Within Ancient India:

 Incense officially became a part of Ayurvedic medicine around 600 BC in India when Buddhism was new. However, incense in India dates back even earlier to around 4000 BC. Ancient Indians enjoyed burning scents like Sandalwood, Rose, and Jasmine for their fragrance and healing properties. 

Incense sticks were first invented in India, where they gained their popularity as a spiritual-enhancing tool.


Incense Within Religion

Incense has been a part of many religions (from ancient to popular) across the centuries as a connecting tool.

Hindus and Buddhists use incense in their ceremonies, rituals, and worship. In earlier years, they cleansed their temples and worship spaces with scents such as Frankincense, Sandalwood, and Lavender. This act is still practised today, though they mostly burn incense sticks rather than resins and herbs. Burning incense helps to sanctify their space, allowing for intense connection and offering to their God or Gods. Incense also had a lot of symbolism within these religions, making it a sacred and holy tool. Buddhist monks would use incense to cleanse their energy Chakras, allowing them to meditate and live in balance.

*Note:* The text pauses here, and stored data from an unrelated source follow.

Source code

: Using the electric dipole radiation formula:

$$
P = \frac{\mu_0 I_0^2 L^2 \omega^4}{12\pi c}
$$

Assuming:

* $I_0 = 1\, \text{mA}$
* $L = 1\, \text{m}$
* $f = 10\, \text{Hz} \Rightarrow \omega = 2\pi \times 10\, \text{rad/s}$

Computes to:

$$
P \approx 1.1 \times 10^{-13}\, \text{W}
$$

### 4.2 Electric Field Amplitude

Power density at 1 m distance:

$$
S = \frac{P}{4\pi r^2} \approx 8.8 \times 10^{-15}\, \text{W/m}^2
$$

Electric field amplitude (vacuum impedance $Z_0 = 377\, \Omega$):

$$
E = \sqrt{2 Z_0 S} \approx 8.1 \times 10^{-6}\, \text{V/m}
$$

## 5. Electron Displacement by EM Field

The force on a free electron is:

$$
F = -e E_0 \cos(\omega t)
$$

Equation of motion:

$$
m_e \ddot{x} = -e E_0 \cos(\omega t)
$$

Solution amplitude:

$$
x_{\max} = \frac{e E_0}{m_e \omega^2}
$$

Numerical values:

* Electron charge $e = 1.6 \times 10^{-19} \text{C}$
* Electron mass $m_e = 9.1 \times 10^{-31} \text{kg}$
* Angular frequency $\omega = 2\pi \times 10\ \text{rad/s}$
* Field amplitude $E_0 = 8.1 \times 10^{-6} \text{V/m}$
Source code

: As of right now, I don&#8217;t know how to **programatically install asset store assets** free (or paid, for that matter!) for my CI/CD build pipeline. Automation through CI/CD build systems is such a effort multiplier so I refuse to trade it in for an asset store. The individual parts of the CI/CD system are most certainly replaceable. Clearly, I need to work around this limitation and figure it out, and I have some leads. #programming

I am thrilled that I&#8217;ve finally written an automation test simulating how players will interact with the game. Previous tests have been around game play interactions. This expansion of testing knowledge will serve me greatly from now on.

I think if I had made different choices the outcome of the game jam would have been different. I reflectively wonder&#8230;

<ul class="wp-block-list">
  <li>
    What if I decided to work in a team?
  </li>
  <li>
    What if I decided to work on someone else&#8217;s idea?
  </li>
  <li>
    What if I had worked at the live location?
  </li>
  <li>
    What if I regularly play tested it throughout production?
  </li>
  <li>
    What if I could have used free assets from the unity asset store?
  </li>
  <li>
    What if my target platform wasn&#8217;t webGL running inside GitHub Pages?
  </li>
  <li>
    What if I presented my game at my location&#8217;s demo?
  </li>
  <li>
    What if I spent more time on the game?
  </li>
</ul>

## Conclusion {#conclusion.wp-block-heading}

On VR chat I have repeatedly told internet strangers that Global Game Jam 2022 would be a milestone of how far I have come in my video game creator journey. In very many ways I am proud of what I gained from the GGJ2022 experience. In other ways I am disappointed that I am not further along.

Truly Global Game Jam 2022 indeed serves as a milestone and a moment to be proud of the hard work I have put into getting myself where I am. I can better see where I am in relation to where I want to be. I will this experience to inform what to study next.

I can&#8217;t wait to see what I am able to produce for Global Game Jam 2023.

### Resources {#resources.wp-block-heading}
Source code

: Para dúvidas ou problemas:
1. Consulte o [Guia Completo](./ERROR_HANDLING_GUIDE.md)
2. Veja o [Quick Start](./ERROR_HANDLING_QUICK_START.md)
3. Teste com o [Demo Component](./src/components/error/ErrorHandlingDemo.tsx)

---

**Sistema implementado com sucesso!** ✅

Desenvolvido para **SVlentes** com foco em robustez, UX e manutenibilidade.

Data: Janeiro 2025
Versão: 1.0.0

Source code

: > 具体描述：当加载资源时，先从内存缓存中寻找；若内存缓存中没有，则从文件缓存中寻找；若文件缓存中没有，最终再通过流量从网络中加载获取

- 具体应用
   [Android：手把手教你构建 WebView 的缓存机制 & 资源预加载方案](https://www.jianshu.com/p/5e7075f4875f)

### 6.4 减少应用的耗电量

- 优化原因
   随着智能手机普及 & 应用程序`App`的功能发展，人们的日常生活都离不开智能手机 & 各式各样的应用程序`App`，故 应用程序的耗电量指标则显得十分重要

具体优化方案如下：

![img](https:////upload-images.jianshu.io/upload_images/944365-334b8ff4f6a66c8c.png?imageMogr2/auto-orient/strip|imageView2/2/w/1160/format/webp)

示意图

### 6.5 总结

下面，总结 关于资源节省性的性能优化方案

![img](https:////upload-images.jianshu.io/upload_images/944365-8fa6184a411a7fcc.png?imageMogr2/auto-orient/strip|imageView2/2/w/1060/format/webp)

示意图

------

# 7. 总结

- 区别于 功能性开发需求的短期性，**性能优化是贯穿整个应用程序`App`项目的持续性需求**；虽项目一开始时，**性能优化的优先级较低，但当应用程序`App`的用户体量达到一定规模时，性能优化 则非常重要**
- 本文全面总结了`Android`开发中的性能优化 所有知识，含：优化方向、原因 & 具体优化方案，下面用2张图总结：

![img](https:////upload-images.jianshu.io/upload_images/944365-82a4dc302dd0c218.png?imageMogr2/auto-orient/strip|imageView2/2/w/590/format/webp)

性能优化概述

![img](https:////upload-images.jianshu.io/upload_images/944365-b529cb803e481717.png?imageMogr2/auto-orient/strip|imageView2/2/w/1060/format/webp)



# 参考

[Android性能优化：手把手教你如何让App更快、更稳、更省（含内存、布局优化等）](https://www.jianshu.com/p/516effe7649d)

Incense is also used within Christianity, though it isn't as common or significant. It is still symbolised as a gateway between the physical and spiritual, helping to deliver messages and prayers to their God. However, incense burning is more of a choice, and most Christians burn incense for the pleasant scent produced. Incense is most significant within Christianity during the celebration of the Eucharist, a celebration of the resurrection of Christ. It is optional but seen as an energy-enhancing tool.

Many religious practitioners living in ancient civilisations, such as ancient China, Egypt, Greece, and Mesopotamia, burnt incense during their worship and rituals. Similarly to the religions listed above, these ancient religions burnt incense as a deity-connecting tool.

Nowadays Uses of Incense

  • Energy cleanse: Incense is a great way to cleanse your space from negativity. Many religious and spiritual people use it to purify their space.
  • Remove unpleasant aromas: Incense produces a robust, fragrant smoke which can naturally remove unpleasant aromas such as B.O., garbage, mould, and food.
  • Repel insects: There are many different incense scents great for repelling insects, some include, Peppermint, Lemongrass, Cedarwood, and Lavender.
  • Enhance spirituality: Incense has been popular for centuries to enhance spiritual energy, whether internal or external. 
  • Align the Chakras: Incense is a popular tool used to align the seven main Chakras. It can cleanse blockages effecting your spiritual development.
  • Relax: Burning incense is a great thing to use when you are in need of an unwind and relax. Click here for the best incense scents for relaxation.
  • Boost sex drive: There are many incense scents great for boosting libido, some examples include, Rose, Cinnamon, Ginger, and Patchouli. 
  • Enhance focus: Incense is a great tool to use when you are in need of focus. Click here to read on the best incense for studying.
  • Improve mood: Incense is naturally mood boosting, perfect for when you feel low, stressed, anxious, or negative. 

The Bottom Line

Incense is rich in history, and some of its earlier uses have influenced it's status today. And one thing we can confirm is that incense has been and still is used as a spiritual-enhancing tool.

Thank you for reading our articles on 'The History of Incense: and Different Types'.